Hereinafter, the coating properties test was performed based on the examples prepared above.

Coating property  exam

1. Peel-off test with transparent tape after cross-cut to 10ⅹ10 (1mm interval) after top coat.

2. Chipping test in the same environment after specimen storage for 4 hours in a 40 ° C. chamber.

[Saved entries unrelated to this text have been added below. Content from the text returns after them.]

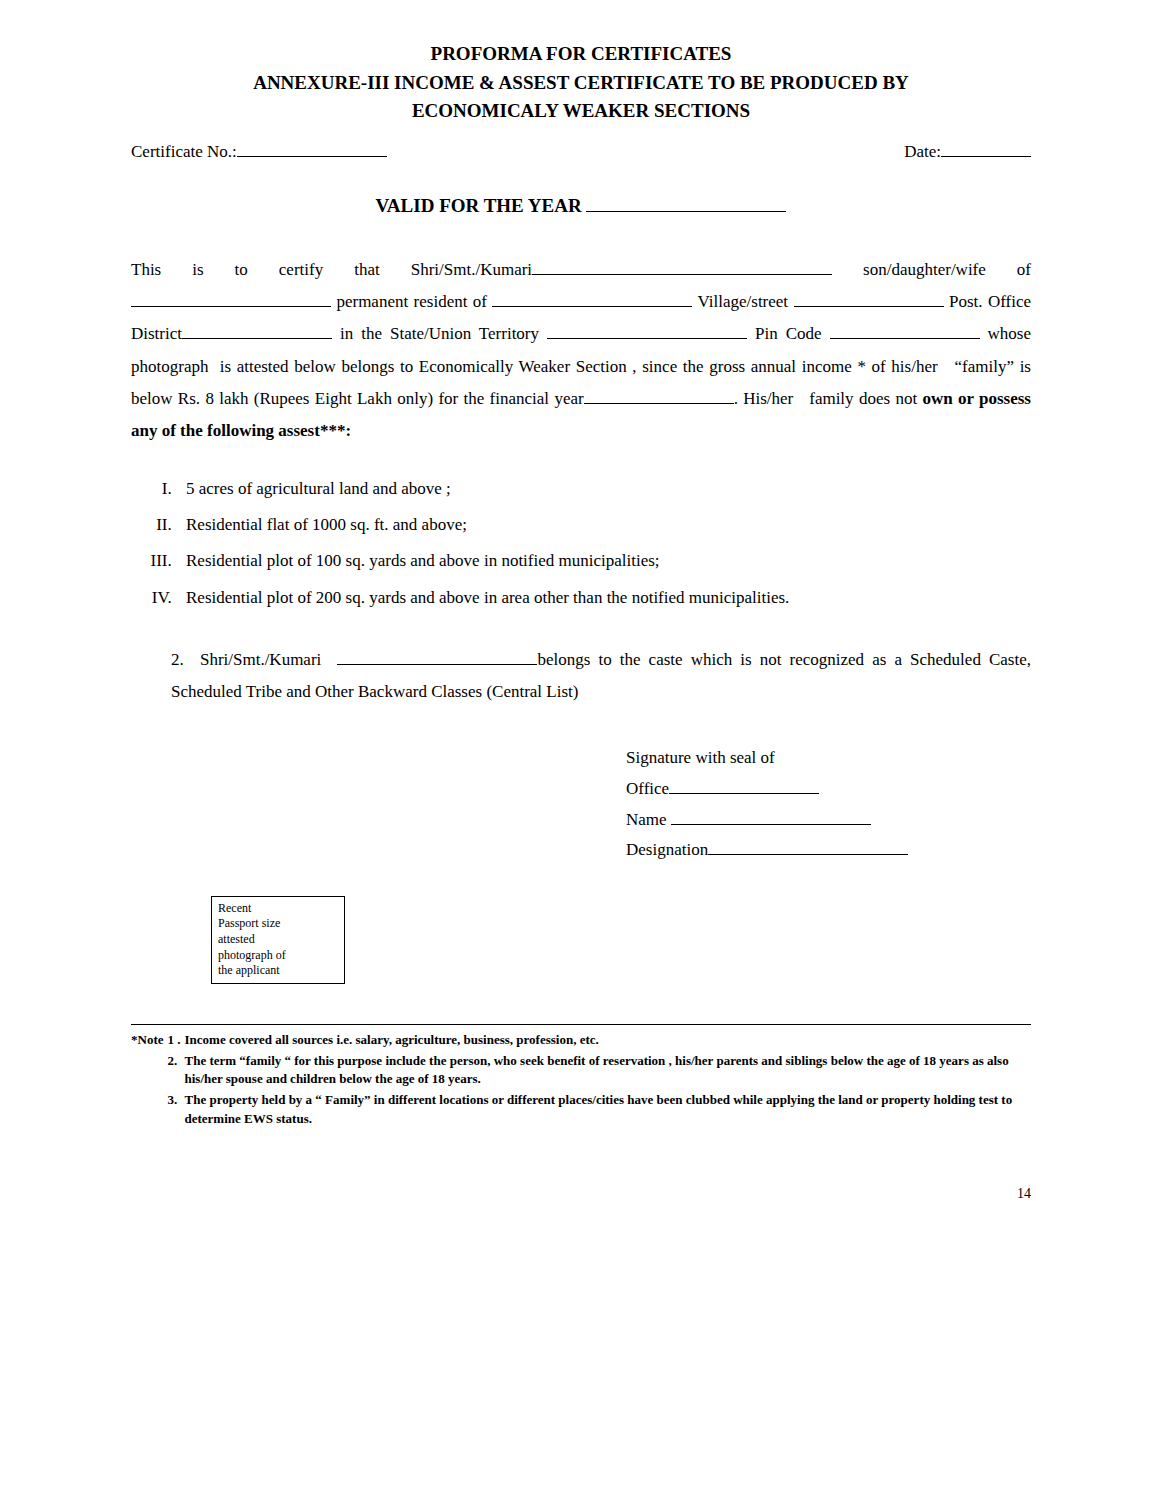PROFORMA FOR CERTIFICATES
ANNEXURE-III INCOME & ASSEST CERTIFICATE TO BE PRODUCED BY
ECONOMICALY WEAKER SECTIONS
Certificate No.: Date:
VALID FOR THE YEAR
This is to certify that Shri/Smt./Kumari son/daughter/wife of permanent resident of Village/street Post. Office District in the State/Union Territory Pin Code whose photograph is attested below belongs to Economically Weaker Section , since the gross annual income * of his/her “family” is below Rs. 8 lakh (Rupees Eight Lakh only) for the financial year . His/her family does not own or possess any of the following assest***:
5 acres of agricultural land and above ;
Residential flat of 1000 sq. ft. and above;
Residential plot of 100 sq. yards and above in notified municipalities;
Residential plot of 200 sq. yards and above in area other than the notified municipalities.
2. Shri/Smt./Kumari belongs to the caste which is not recognized as a Scheduled Caste, Scheduled Tribe and Other Backward Classes (Central List)
Signature with seal of
Office
Name
Designation
Recent
Passport size
attested
photograph of
the applicant
| *Note | 1 . | Income covered all sources i.e. salary, agriculture, business, profession, etc. |
| | 2. | The term “family “ for this purpose include the person, who seek benefit of reservation , his/her parents and siblings below the age of 18 years as also his/her spouse and children below the age of 18 years. |
| | 3. | The property held by a “ Family” in different locations or different places/cities have been clubbed while applying the land or property holding test to determine EWS status. |
14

   : (Excellent) 10 <----> 0 (bad)

3. (Excellent) ◎ <------> X (Poor)

4. Leveling: surface measurement using surtronic3 + from Taylor-Hobson

5. The coated specimen pretreated with zinc phosphate in the salt-fog machine was tested for 960 hours, and the sample coated with electrodeposited for 150 hours after peeling off with transparent tape. This is a one-sided result of delamination

6. Time taken for choking by mounting specimen on QUV313-B equipment and outdoor exposure area

-a: Time taken for choking to occur by electrodeposition coating alone

-b: Time taken for the peeling of the clear coating to occur during the cross-hatch test with a transparent tape after applying the clear coating on the electrodeposited coating

It is applied to the high weather resistance electrodeposition coating resin removal system according to the present invention exhibits excellent weather resistance and has the characteristics of maintaining the corrosion resistance of the coating film and adhesion / chipping resistance with the top coat.

Claims (7)

25 to 35 parts by weight of a main resin including an aliphatic polyol and a polyepoxide; 12 to 16 parts by weight of a curing agent comprising a trivalent or higher polyhydric alcohol and an aliphatic or alicyclic isocyanate blocked with mono or dihydric alcohol; And 1 to 13 parts by weight of a cratering additive containing a hydroxyl group at both ends of the molecule of the polyepoxide-polyoxyalkylenediamine Water-dispersible resin for electrodeposition paint containing. The water dispersion resin for electrodeposition paint according to claim 1, wherein the equivalent ratio of polyepoxide and polyol is 1: 0.65 to 1: 0.85. The water-dissipating resin for electrodeposition paint, characterized in that the critter-resistant additive is a polymer of the formula (2). [Formula 2]

In the above formula R is

Indicates, n is 0-3. Hydroxyl groups at both ends of the molecule according to claim 1 comprising reacting the polyepoxide with the polyoxyalkylene diamine in an equivalent ratio of 1: 0.3 to 1: 0.5, and then adding an amine having a hydroxyl group and then heating it. Method for producing a polyepoxide-polyoxyalkylenediamine resin comprising. The method of claim 5, wherein the amine having a hydroxy group is used in the range of 0.8 to 1.0 relative to the epoxide equivalent. A method according to claim 5, wherein the amine having a hydroxy group is diethanolamine or n-methylethanolamine. An electrodeposition paint composition comprising the water-dispersible resin for electrodeposition paint of claim 1.